Task prompt:
Among the entries, which lines carry the string "immunohistochemical"? Copy each of them.

(Beginning of Information provided)

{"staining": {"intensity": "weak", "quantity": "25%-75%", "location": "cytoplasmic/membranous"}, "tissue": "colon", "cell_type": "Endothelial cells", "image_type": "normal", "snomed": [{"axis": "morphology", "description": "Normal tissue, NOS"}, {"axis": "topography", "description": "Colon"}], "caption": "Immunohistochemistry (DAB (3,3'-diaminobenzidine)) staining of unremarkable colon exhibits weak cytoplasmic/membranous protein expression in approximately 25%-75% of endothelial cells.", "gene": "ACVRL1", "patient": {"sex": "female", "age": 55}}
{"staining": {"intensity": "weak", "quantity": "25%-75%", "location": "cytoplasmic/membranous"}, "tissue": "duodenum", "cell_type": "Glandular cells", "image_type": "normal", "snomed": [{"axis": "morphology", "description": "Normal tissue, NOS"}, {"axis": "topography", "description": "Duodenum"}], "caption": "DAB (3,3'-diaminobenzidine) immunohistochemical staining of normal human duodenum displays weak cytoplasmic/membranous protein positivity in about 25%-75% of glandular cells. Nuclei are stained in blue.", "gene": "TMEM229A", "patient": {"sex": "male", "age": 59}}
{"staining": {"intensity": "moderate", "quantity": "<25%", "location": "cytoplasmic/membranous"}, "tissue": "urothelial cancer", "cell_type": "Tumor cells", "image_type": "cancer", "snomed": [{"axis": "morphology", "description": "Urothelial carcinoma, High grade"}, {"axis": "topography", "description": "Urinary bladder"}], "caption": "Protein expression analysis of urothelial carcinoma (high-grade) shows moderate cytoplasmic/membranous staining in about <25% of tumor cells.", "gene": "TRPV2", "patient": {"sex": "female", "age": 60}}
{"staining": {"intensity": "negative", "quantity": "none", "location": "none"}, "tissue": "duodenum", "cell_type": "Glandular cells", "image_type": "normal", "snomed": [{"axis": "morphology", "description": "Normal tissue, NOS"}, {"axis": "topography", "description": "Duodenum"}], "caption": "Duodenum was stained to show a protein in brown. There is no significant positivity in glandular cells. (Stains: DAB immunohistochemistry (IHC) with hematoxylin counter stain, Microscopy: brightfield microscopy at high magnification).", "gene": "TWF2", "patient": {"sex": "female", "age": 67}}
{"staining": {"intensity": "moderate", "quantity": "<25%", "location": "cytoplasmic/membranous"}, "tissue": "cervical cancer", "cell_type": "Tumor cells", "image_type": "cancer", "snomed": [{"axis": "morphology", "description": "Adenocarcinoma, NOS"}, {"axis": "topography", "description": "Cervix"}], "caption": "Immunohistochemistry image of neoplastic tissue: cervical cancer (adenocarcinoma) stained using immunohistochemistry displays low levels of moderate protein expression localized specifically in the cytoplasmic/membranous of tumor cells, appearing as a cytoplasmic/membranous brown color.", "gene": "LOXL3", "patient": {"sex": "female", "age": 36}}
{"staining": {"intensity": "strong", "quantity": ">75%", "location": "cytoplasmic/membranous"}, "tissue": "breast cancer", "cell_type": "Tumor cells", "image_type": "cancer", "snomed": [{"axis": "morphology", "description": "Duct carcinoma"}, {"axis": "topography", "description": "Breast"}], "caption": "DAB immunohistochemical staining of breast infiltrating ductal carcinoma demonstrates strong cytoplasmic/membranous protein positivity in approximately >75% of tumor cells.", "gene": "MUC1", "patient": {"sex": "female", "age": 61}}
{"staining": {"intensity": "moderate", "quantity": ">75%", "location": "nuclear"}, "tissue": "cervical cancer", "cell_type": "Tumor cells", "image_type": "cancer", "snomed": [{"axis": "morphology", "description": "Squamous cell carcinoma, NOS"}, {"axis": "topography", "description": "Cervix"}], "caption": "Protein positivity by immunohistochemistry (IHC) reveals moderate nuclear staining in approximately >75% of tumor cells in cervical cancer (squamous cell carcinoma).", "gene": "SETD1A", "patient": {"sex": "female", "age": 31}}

(End of Information provided)

Task output:
{"staining": {"intensity": "weak", "quantity": "25%-75%", "location": "cytoplasmic/membranous"}, "tissue": "duodenum", "cell_type": "Glandular cells", "image_type": "normal", "snomed": [{"axis": "morphology", "description": "Normal tissue, NOS"}, {"axis": "topography", "description": "Duodenum"}], "caption": "DAB (3,3'-diaminobenzidine) immunohistochemical staining of normal human duodenum displays weak cytoplasmic/membranous protein positivity in about 25%-75% of glandular cells. Nuclei are stained in blue.", "gene": "TMEM229A", "patient": {"sex": "male", "age": 59}}
{"staining": {"intensity": "strong", "quantity": ">75%", "location": "cytoplasmic/membranous"}, "tissue": "breast cancer", "cell_type": "Tumor cells", "image_type": "cancer", "snomed": [{"axis": "morphology", "description": "Duct carcinoma"}, {"axis": "topography", "description": "Breast"}], "caption": "DAB immunohistochemical staining of breast infiltrating ductal carcinoma demonstrates strong cytoplasmic/membranous protein positivity in approximately >75% of tumor cells.", "gene": "MUC1", "patient": {"sex": "female", "age": 61}}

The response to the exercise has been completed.